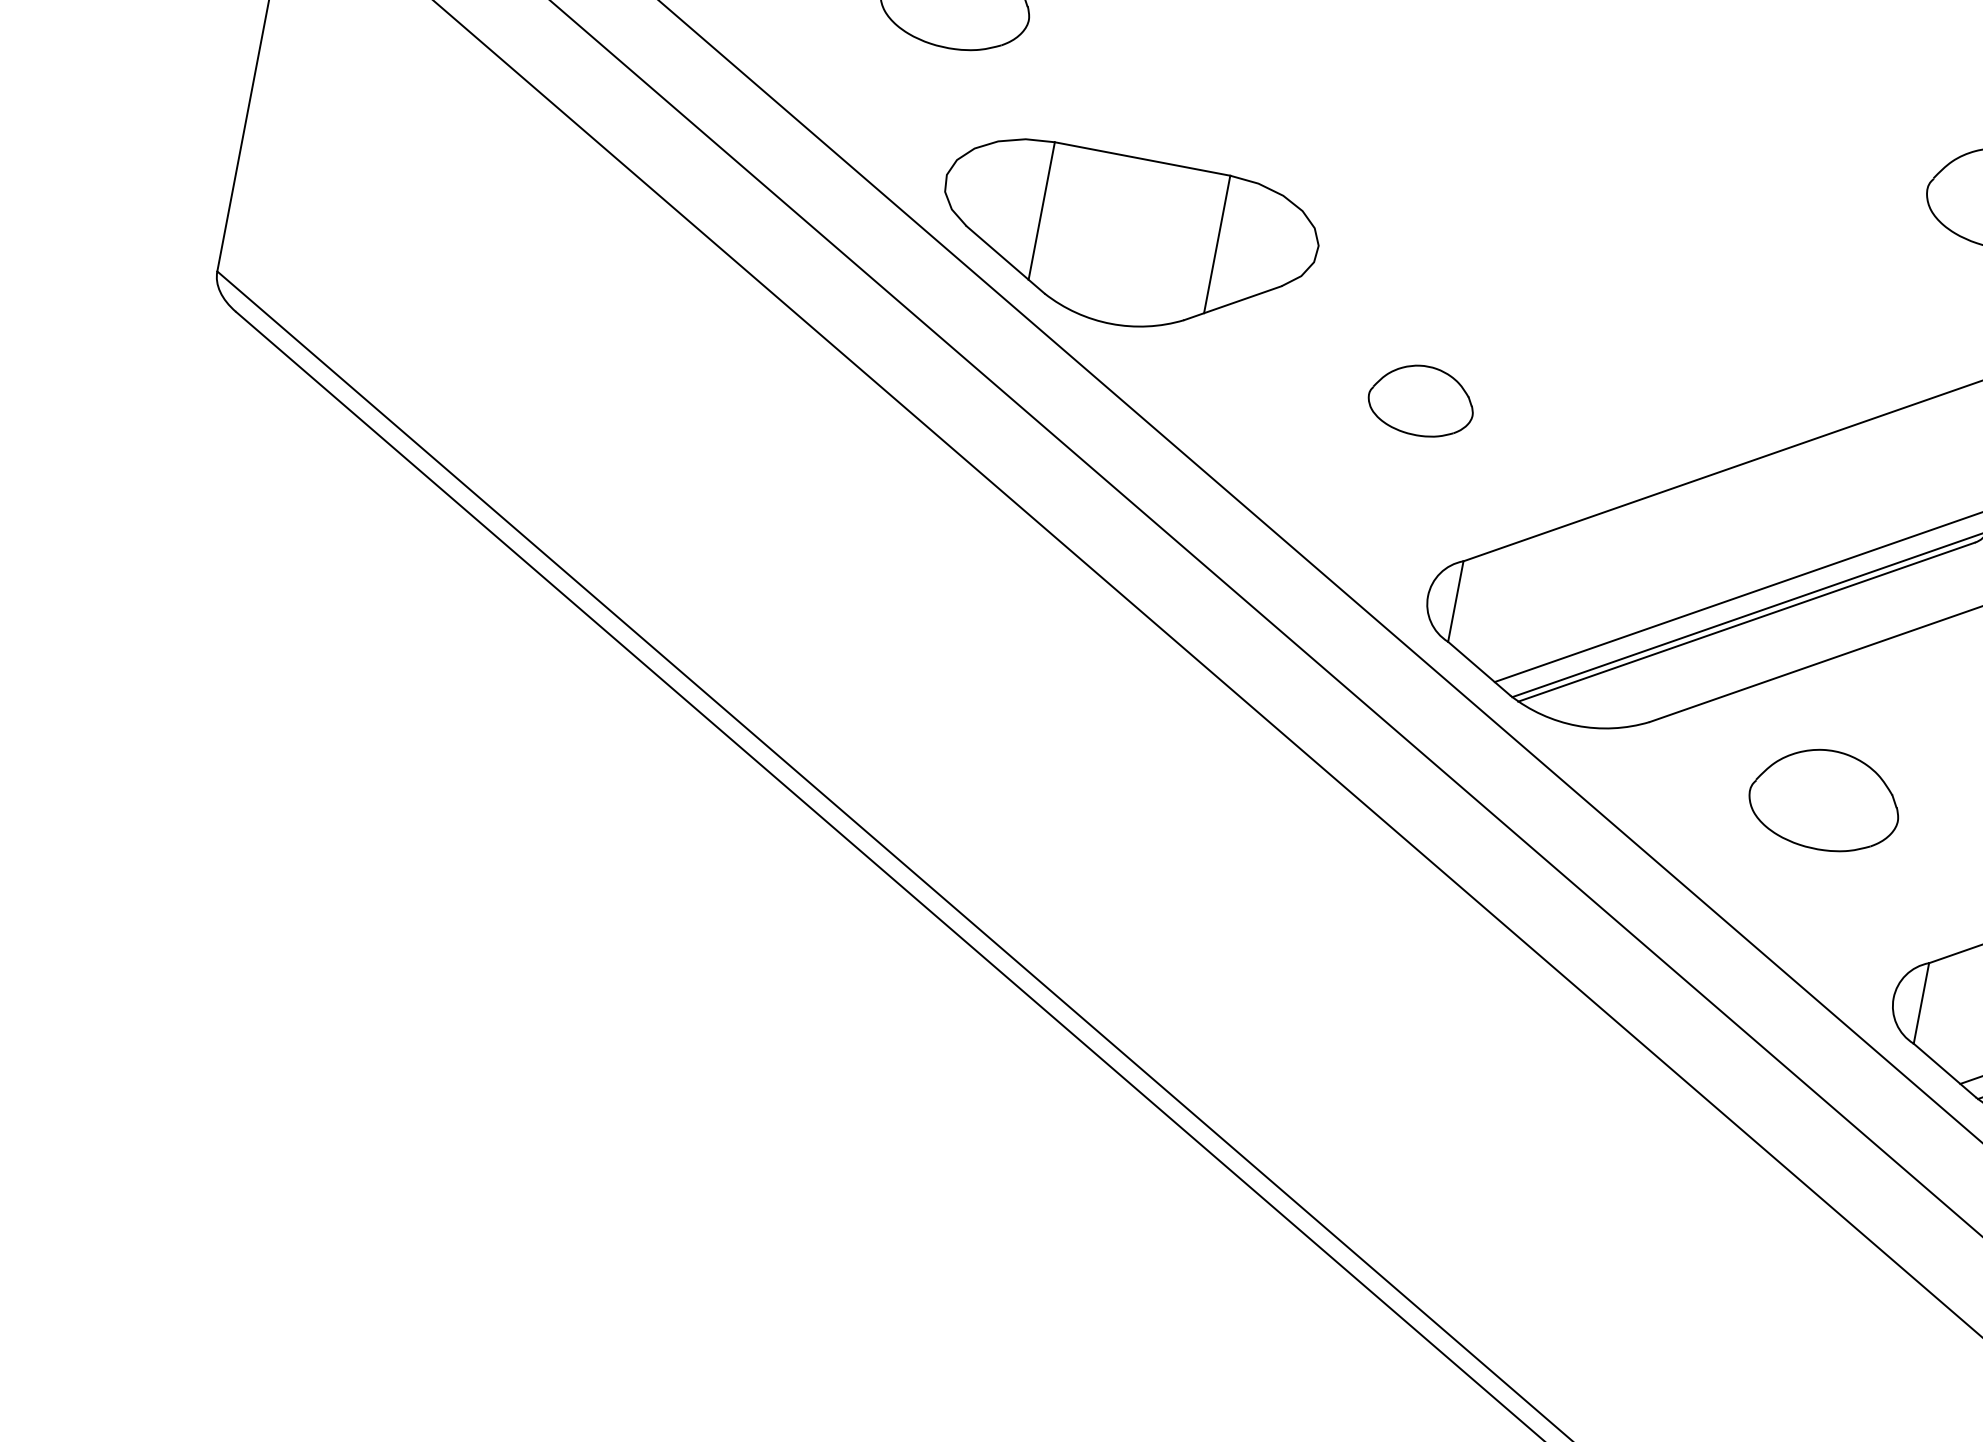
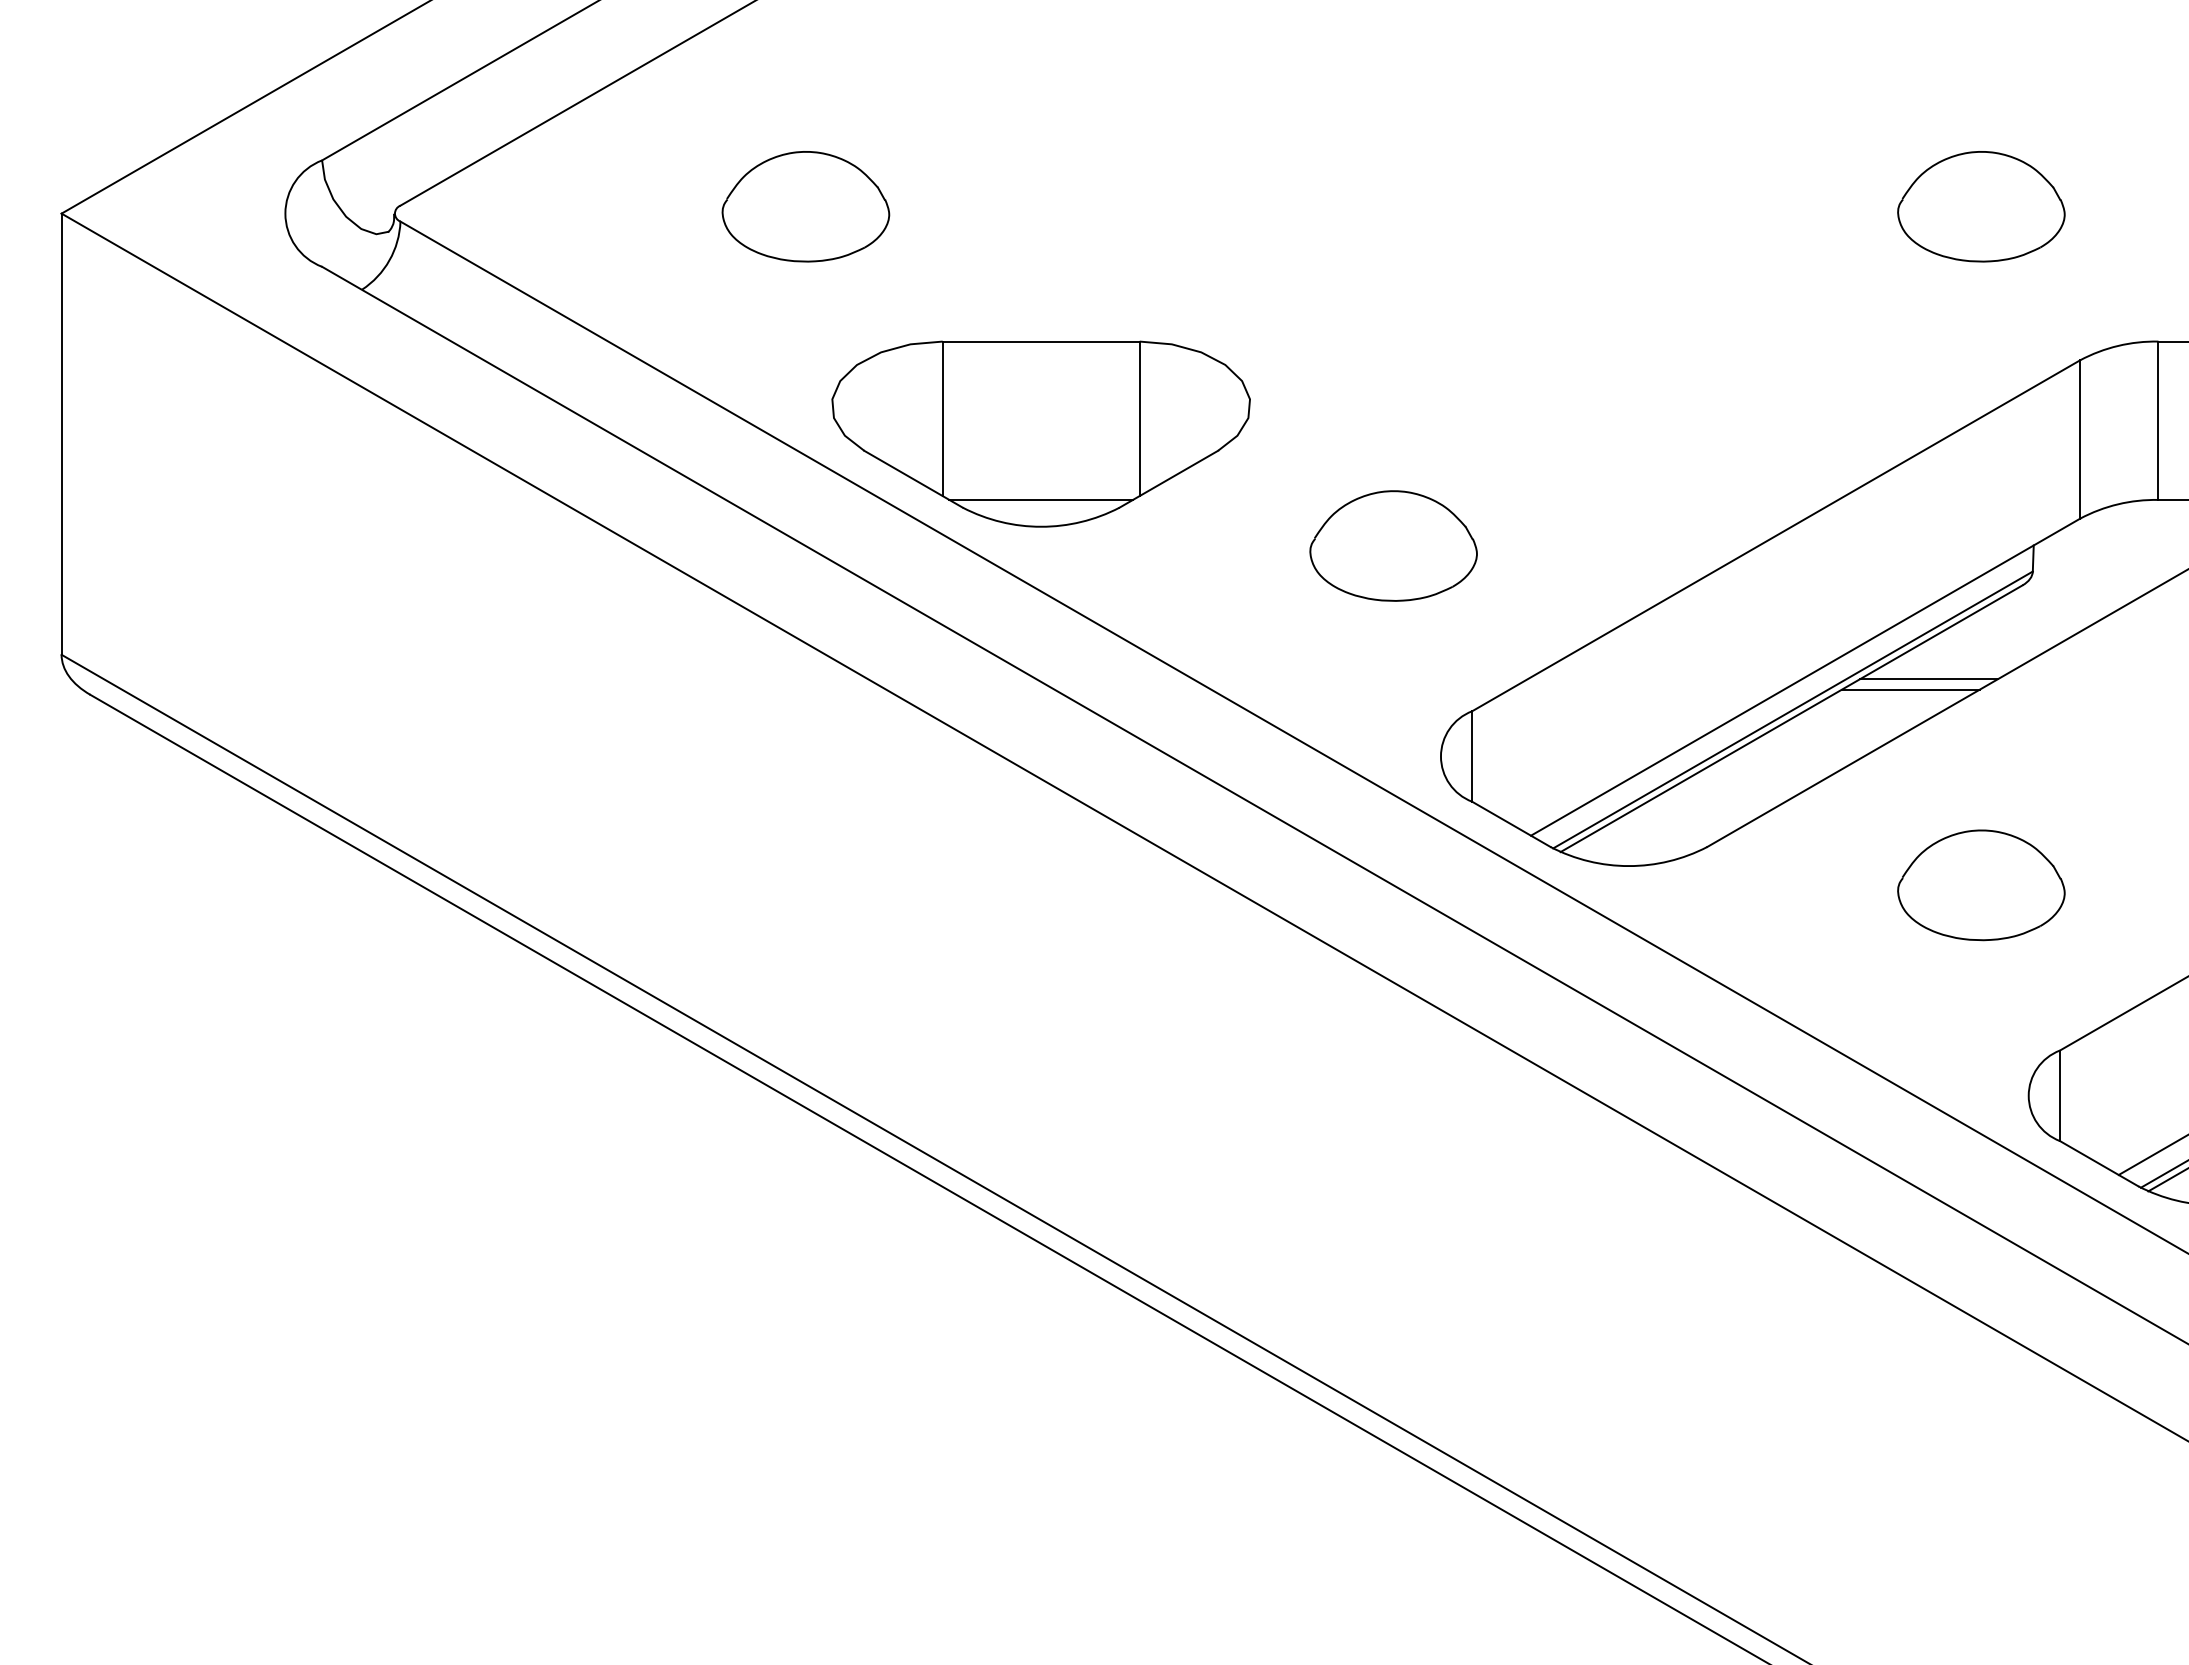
line: (1115, 299) -> (1040, 499), added
part: (1421, 400) -> (1393, 545), size x1.43
line: (1875, 610) -> (1928, 679), added
line: (1857, 616) -> (1910, 689), added
part: (1825, 800) -> (1981, 885), moved

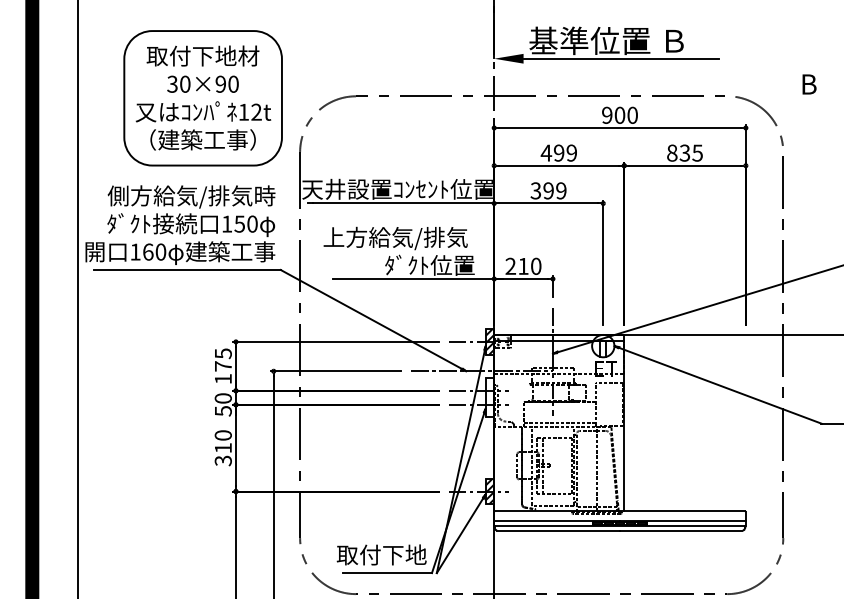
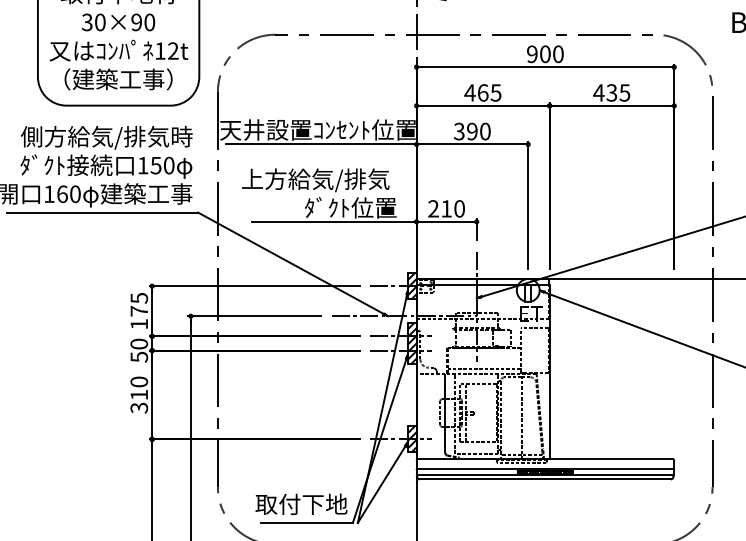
text: (565, 152) -> (489, 92), 499 -> 465
text: (671, 152) -> (598, 92), 835 -> 435
text: (561, 190) -> (485, 131), 399 -> 390
hatch: (489, 397) -> (411, 343), added

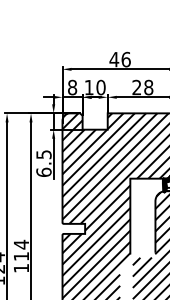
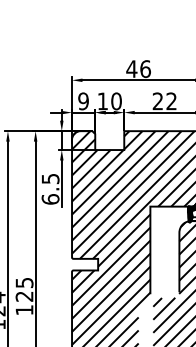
text: (72, 87) -> (83, 101), 8 -> 9
text: (148, 87) -> (171, 101), 28 -> 22
text: (21, 250) -> (24, 289), 114 -> 125

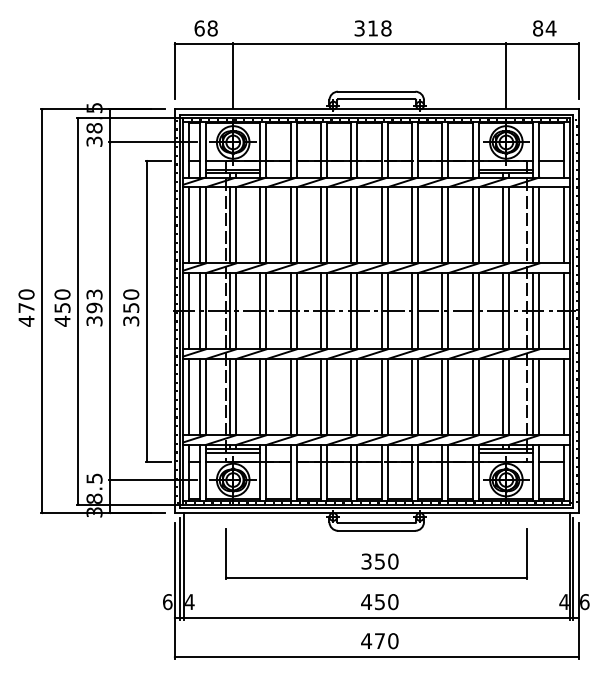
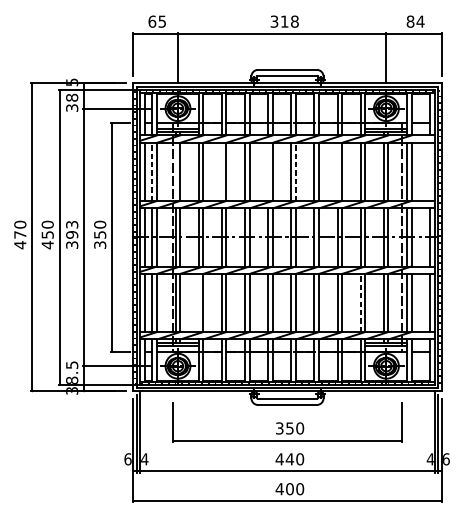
text: (212, 28) -> (162, 21), 68 -> 65
line: (199, 224) -> (152, 171), solid -> dashed
line: (387, 224) -> (295, 171), solid -> dashed
line: (230, 225) -> (175, 172), removed
line: (290, 225) -> (221, 172), removed
line: (351, 225) -> (268, 172), removed
line: (442, 225) -> (337, 172), removed
line: (563, 225) -> (429, 172), removed
line: (472, 396) -> (360, 302), solid -> dashed
line: (260, 397) -> (198, 303), removed
text: (379, 602) -> (289, 459), 450 -> 440
text: (379, 641) -> (289, 489), 470 -> 400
= = = = =
• _Job_
Name the number of lines in the listing that contain the word "text", and only that number.

• _Solved exercise_
9